Vingt-huit ans après sa mort, la Russie n’avait pas hésité à lui rendre hommage en exposant sa silhouette sur l’affiche officielle de la Coupe du monde 2018. Jamais avant lui un footballeur, aussi grand soit-il, n'avait eu droit à un tel hommage.

 


Un avant-gardiste en maillot sombre

Si Lev Yachine exerce de nos jours encore une telle fascination, c'est peut-être parce qu’il est le premier – et le seul à ce jour – gardien de but récompensé du Ballon d’Or, trophée décerné au meilleur footballeur européen.
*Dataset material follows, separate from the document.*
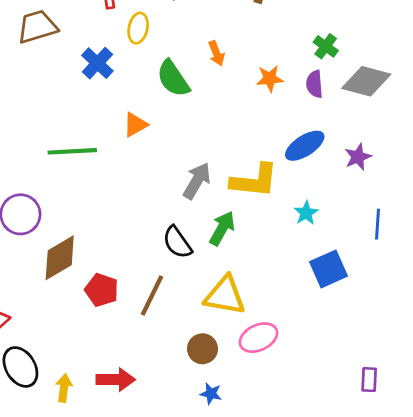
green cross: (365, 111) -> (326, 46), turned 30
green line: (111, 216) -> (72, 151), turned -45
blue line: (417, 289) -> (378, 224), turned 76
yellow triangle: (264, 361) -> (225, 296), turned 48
Durant sa longue carrière, lorsqu’était montée une équipe du "Reste du monde" pour un match de prestige ou un jubilé, c’est lui qu’on appelait pour garder les buts.

 

Son apparence frappe également l’imagination. Tout de noir vêtu, il arbore une casquette immense, non pas une coiffe adaptée à sa discipline, mais bien une casquette de ville qu’il porte avec élégance. Une casquette de prolo selon les propos que rapporte Laurent Lasne.

 

Sur le plan technique, Yachine est l’un des premiers gardiens à intervenir loin de sa cage, parfois même hors de sa surface. Et lorsqu’il a le ballon, il le relance à la main, chose rarement vue jusqu’alors. Les écrits rapportent qu’il stoppe parfois des tirs d’une seule main, qu’il bloque des ballons sur des frappes à bout portant, qu’il arrête souvent les penalties.

 

Lorsque l’équipe d’URSS vient jouer en Europe occidentale, le public se précipite non pour voir les joueurs au maillot rouge floqué de l’impressionnant CCCP, mais bien Yachine, surnommé l’Araignée noire, l’homme dont le maillot sombre est souvent frappé d’un D, celui de son club du Dynamo Moscou.

 

Lev Yachine, un roman soviétique s’intéresse aussi à l’homme au-delà du sportif, à son goût pour la nature, la pêche, les grands espaces. L’auteur le définit moins comme un champion soviétique que comme un personnage qu’aurait imaginé Léon Tolstoï, dont il raconte l'histoire en parallèle avec celle de l’URSS: Yachine fut de ces champions dont le parcours aura été intimement lié au contexte politique de son pays et de son époque.

 

 

Lev Yachine, un roman soviétique, de Laurent Lasne, éd. Le Tiers Livre et Arbre Bleu, 19 euros.